Enterprises are eager to tap into AI, but many are becoming equally concerned about where their data resides, how it is processed, and whether AI systems operate within regional privacy and regulatory boundaries. This concern opens a new opportunity for operators: delivering sovereign, agentic AI services that run inside protected, country-specific environments.

Operators already have hard-earned reputations for trust, security, and compliance—qualities that become even more valuable as AI systems move from advisory roles to active execution. By offering secure, locally anchored AI platforms that support agentic workflows, operators can extend their role beyond connectivity and position themselves as trusted AI execution partners for enterprises. This goes beyond hosting models; it enables enterprises to deploy AI agents that can operate on sensitive data and comply with local guidelines and regulations.

AI is everywhere, but it demands a different kind of ambition from operators.

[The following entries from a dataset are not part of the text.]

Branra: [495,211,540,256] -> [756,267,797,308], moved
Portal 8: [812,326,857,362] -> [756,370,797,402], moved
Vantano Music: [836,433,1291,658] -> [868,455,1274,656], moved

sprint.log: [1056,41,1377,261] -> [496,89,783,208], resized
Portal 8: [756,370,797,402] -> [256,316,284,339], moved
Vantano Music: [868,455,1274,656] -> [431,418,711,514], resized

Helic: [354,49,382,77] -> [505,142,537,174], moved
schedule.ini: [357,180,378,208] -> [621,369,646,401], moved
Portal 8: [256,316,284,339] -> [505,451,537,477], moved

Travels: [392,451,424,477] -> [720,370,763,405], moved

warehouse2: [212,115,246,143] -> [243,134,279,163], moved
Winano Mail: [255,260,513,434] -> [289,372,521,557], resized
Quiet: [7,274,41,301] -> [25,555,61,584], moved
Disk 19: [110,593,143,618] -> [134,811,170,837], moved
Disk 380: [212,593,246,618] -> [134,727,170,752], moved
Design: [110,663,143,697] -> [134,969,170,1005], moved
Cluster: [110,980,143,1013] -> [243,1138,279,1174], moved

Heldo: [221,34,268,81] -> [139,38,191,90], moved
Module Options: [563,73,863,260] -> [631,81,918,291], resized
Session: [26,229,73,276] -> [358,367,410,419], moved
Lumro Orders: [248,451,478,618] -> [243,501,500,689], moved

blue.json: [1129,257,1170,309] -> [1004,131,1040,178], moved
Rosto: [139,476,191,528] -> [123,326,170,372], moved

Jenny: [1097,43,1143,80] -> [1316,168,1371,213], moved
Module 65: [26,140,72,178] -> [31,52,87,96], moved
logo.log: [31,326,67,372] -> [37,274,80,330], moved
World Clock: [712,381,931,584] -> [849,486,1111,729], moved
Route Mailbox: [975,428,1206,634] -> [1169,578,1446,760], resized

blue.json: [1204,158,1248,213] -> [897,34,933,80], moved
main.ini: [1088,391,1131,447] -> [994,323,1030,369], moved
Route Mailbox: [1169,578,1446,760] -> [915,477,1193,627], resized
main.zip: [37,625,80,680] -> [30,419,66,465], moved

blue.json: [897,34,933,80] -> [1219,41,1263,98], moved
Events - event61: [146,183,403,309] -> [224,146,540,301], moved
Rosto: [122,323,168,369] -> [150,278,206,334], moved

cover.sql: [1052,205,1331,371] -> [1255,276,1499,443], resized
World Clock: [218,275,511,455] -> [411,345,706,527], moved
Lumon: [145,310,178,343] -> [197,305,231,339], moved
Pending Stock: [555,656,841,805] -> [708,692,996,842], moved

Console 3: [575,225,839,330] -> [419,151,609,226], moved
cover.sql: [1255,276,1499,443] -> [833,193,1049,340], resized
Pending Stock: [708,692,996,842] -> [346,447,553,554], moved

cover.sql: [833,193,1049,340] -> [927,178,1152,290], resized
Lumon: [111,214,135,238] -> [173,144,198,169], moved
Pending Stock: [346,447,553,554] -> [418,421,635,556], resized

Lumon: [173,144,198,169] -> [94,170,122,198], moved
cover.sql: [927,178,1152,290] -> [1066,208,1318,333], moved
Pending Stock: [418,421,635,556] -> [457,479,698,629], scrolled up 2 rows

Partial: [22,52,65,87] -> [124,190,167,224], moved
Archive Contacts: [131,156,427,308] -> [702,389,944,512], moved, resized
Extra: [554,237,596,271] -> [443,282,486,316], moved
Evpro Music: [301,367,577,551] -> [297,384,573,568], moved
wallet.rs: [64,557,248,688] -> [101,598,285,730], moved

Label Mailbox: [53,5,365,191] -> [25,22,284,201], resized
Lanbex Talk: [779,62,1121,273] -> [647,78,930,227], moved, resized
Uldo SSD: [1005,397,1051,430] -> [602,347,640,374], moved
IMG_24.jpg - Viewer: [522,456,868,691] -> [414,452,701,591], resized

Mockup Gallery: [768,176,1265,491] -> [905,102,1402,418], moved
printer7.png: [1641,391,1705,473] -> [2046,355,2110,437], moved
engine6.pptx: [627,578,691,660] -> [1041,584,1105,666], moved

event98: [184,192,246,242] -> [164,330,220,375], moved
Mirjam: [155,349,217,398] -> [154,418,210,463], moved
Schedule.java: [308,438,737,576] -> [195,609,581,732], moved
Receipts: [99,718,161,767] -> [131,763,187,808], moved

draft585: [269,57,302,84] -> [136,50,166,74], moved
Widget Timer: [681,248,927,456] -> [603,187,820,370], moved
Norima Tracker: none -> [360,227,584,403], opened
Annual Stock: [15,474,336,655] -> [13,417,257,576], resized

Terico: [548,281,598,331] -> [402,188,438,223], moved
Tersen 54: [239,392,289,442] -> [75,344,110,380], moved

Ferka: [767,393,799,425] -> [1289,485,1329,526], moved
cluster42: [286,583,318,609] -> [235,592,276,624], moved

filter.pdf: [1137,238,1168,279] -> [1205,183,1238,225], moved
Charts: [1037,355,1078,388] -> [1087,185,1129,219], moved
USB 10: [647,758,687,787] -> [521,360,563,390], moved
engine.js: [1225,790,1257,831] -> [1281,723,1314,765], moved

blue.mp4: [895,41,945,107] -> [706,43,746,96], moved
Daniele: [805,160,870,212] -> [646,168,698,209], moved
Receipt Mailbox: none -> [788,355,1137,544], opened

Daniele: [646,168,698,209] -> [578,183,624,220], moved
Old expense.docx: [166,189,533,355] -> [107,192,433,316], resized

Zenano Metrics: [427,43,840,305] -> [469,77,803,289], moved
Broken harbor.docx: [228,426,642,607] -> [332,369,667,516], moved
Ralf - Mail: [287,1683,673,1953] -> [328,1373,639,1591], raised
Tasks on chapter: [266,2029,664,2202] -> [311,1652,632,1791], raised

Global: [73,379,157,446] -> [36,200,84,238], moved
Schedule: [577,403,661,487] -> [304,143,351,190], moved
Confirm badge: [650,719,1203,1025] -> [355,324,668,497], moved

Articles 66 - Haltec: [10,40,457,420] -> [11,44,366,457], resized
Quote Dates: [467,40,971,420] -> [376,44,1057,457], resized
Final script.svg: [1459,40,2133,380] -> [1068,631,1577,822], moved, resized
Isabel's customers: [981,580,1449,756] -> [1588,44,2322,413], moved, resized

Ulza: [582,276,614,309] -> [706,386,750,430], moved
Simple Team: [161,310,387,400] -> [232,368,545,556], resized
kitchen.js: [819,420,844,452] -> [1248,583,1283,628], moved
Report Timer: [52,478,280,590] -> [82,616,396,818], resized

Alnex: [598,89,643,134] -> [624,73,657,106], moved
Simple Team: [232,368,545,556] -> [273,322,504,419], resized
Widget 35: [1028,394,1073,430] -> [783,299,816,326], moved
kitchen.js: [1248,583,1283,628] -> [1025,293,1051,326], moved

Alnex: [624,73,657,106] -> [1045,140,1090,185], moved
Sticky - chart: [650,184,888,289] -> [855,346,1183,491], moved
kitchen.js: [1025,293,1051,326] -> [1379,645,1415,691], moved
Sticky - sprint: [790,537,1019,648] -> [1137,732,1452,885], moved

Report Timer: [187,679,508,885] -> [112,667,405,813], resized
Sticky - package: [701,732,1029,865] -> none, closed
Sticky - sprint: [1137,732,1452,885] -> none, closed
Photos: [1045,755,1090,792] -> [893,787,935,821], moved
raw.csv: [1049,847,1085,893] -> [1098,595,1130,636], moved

It must be treated as more than just another incremental technology wave. Agentic AI, in particular, challenges operators to rethink how decisions are made, how actions are executed, and how value is created across the business. Success will depend on disciplined data foundations, human-centred governance, and the confidence to pursue new revenue models with clarity and intent. Operators cannot afford to let another opportunity pass by.